>>

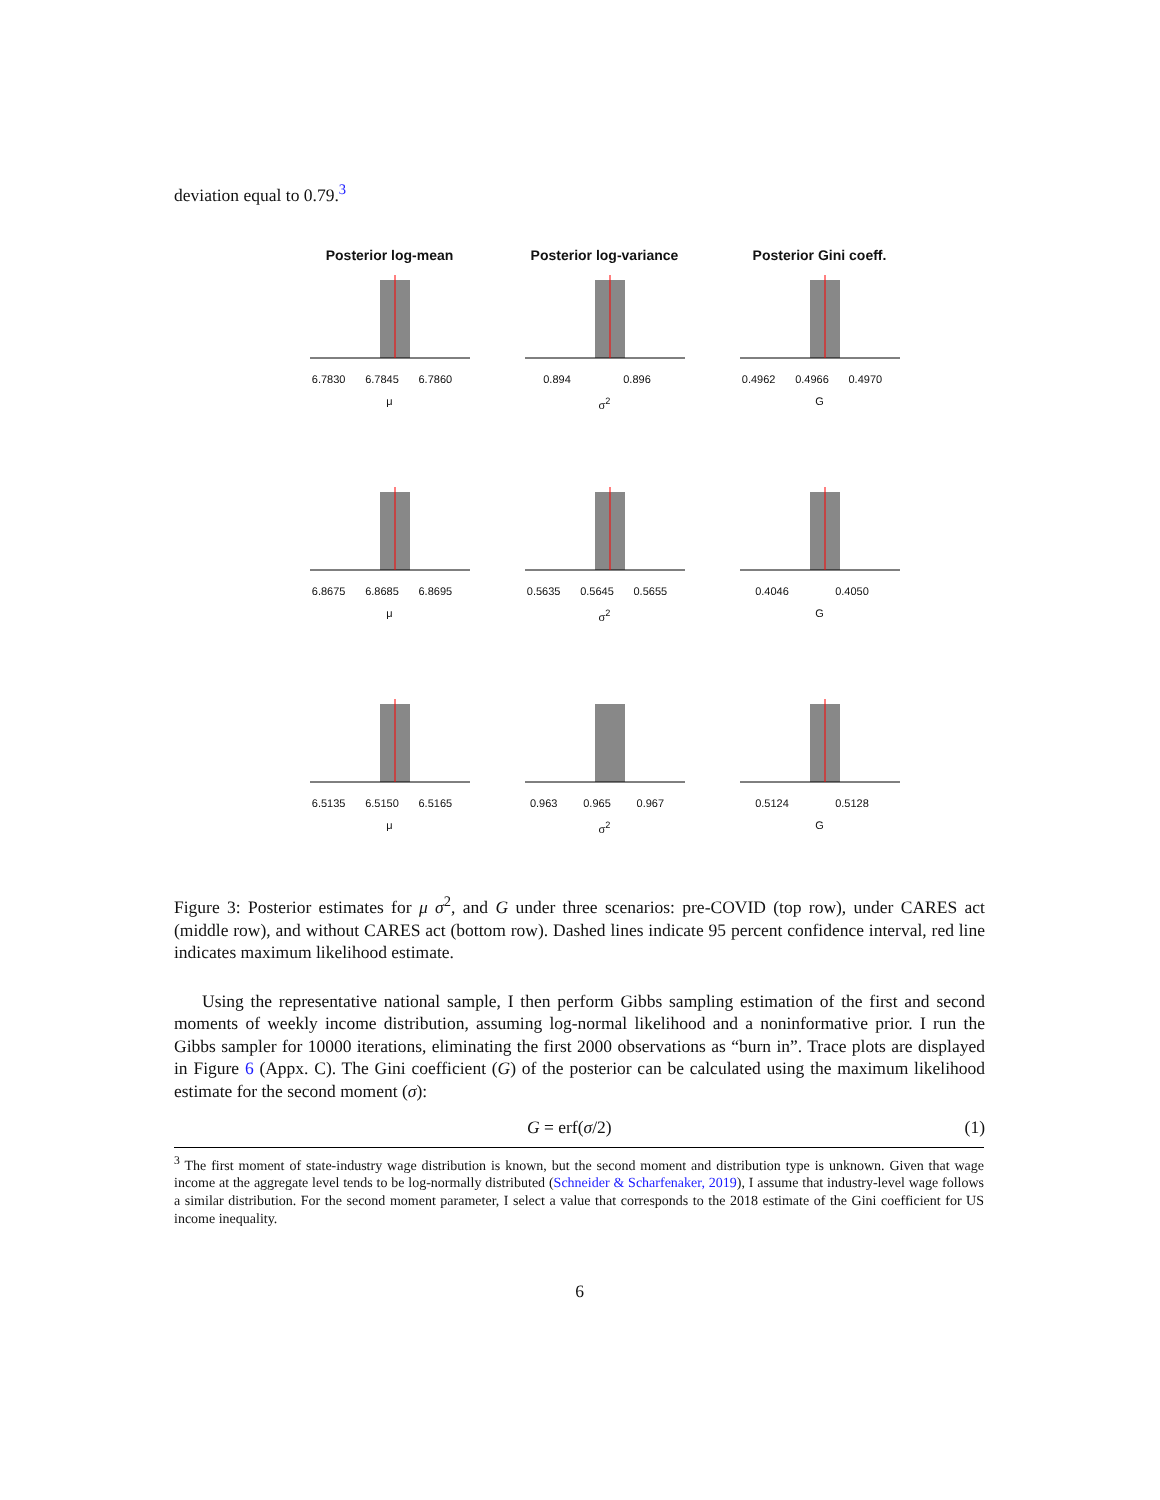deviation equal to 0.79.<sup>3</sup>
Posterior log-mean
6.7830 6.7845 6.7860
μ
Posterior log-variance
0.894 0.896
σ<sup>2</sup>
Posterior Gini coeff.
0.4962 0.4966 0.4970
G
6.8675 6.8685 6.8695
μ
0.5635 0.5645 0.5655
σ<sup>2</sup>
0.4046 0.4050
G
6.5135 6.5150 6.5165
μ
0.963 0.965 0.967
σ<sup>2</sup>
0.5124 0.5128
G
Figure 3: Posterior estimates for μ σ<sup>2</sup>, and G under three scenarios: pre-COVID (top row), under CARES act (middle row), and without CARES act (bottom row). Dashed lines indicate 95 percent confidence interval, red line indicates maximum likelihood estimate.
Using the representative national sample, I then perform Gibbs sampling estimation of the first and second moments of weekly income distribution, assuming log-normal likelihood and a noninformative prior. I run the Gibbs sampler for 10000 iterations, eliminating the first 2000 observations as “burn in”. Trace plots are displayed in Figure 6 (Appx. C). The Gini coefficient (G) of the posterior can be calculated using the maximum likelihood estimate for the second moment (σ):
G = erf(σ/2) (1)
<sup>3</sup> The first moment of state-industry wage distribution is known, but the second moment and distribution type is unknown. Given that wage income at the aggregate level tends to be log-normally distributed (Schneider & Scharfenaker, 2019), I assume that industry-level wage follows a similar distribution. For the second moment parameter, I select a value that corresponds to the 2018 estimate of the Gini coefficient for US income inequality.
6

<<
>>

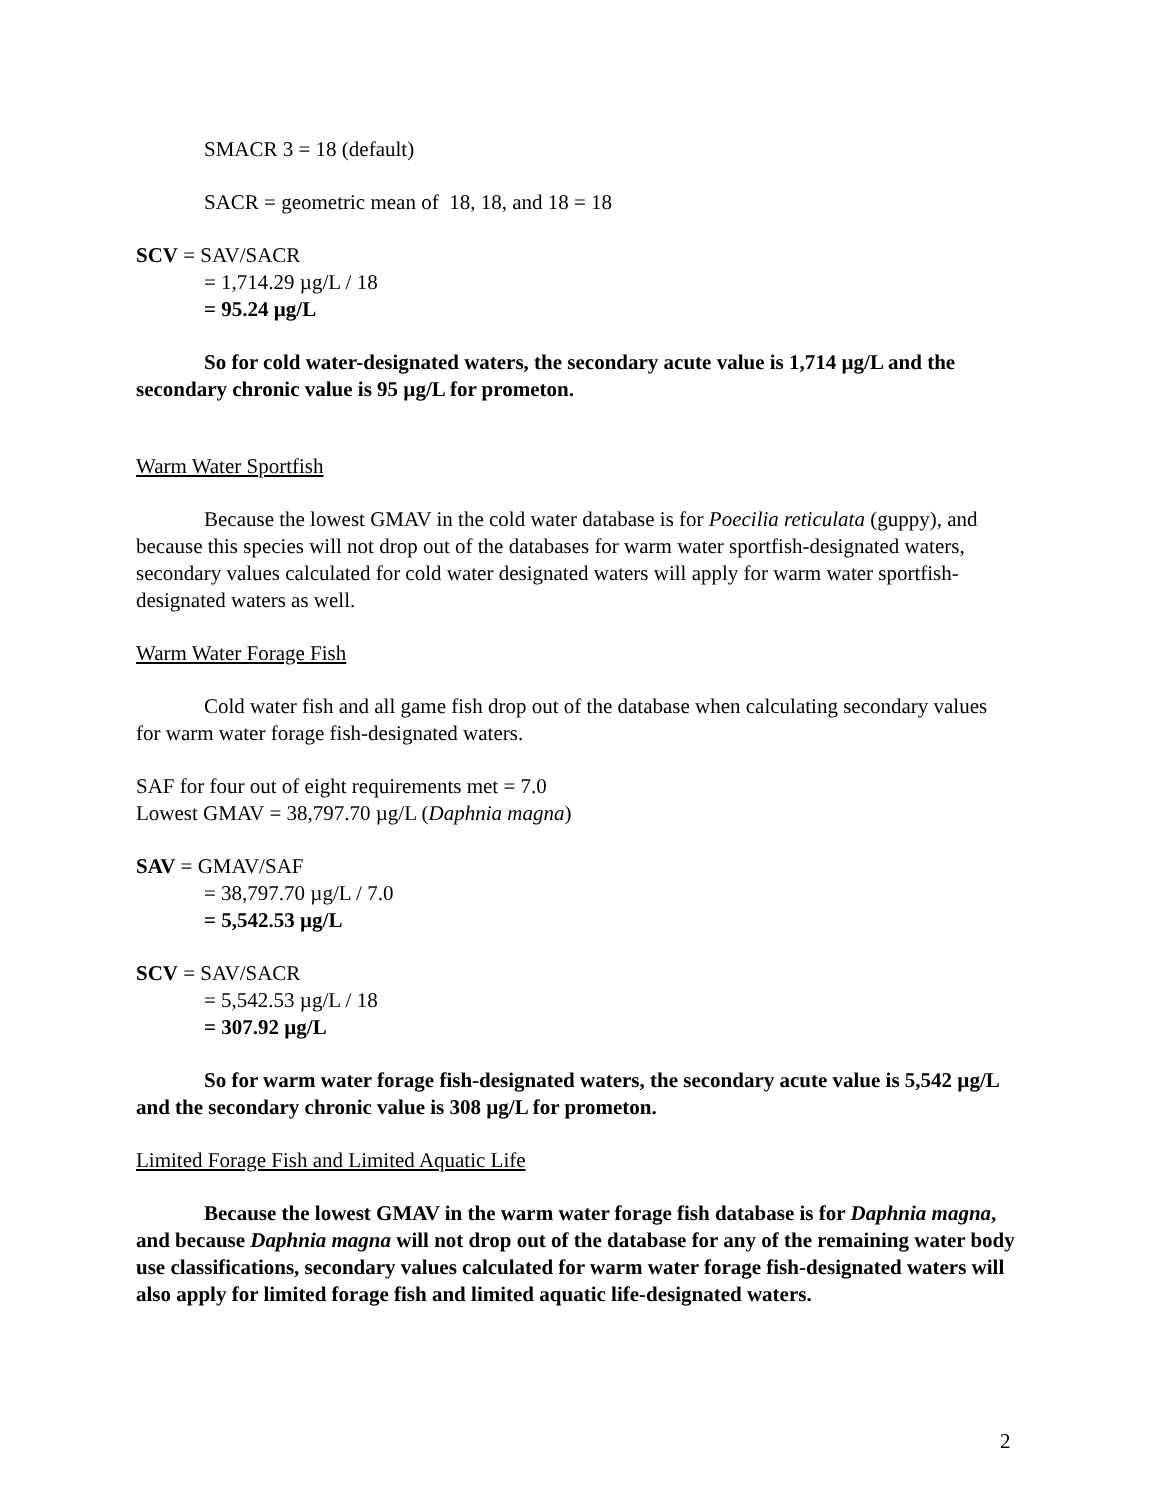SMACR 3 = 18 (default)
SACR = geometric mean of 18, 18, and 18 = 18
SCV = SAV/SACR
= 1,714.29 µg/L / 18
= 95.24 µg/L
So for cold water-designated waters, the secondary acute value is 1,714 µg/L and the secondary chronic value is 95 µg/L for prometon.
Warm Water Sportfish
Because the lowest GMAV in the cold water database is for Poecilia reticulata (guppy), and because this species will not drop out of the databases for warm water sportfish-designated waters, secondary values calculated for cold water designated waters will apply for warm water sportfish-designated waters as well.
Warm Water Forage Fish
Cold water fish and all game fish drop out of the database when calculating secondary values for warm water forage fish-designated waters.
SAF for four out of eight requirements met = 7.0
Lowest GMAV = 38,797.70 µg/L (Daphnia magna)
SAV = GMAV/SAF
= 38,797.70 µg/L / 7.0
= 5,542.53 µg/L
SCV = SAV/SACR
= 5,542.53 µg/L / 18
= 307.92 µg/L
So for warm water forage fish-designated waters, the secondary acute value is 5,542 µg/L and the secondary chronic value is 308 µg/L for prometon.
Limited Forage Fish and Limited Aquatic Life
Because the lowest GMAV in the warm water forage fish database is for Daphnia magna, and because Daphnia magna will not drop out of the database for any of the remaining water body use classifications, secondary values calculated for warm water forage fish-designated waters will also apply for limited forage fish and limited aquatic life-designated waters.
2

<<
>>

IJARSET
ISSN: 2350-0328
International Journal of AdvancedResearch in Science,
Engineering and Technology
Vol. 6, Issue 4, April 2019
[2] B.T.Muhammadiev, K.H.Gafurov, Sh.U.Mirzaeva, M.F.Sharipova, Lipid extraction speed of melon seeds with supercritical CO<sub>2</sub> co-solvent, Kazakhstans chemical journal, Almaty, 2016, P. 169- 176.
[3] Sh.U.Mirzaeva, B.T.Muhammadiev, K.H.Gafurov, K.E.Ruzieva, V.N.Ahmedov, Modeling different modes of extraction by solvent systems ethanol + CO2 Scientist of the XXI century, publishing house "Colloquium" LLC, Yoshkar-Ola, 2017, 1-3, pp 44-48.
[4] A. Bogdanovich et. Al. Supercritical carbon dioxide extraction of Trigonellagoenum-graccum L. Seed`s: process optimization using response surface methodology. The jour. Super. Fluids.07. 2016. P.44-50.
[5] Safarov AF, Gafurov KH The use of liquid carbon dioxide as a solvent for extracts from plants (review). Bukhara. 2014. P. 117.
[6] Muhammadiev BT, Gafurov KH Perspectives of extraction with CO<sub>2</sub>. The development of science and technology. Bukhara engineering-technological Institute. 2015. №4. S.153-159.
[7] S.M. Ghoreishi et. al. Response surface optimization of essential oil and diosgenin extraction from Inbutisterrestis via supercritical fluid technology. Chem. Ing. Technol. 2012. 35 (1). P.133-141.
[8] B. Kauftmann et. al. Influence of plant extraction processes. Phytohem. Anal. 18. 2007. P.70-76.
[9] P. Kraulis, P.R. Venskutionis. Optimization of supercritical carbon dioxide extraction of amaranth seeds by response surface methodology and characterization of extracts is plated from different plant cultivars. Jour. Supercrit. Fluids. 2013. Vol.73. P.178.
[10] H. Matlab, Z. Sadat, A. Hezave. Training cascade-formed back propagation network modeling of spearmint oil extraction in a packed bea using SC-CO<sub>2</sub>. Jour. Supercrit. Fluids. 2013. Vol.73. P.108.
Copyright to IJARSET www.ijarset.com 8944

<<

» Work to complete
Where the string "methodology" appears in a line of the listing, copy that line.

» Output for this exercise
[4] A. Bogdanovich et. Al. Supercritical carbon dioxide extraction of Trigonellagoenum-graccum L. Seed`s: process optimization using response surface methodology. The jour. Super. Fluids.07. 2016. P.44-50.
[9] P. Kraulis, P.R. Venskutionis. Optimization of supercritical carbon dioxide extraction of amaranth seeds by response surface methodology and characterization of extracts is plated from different plant cultivars. Jour. Supercrit. Fluids. 2013. Vol.73. P.178.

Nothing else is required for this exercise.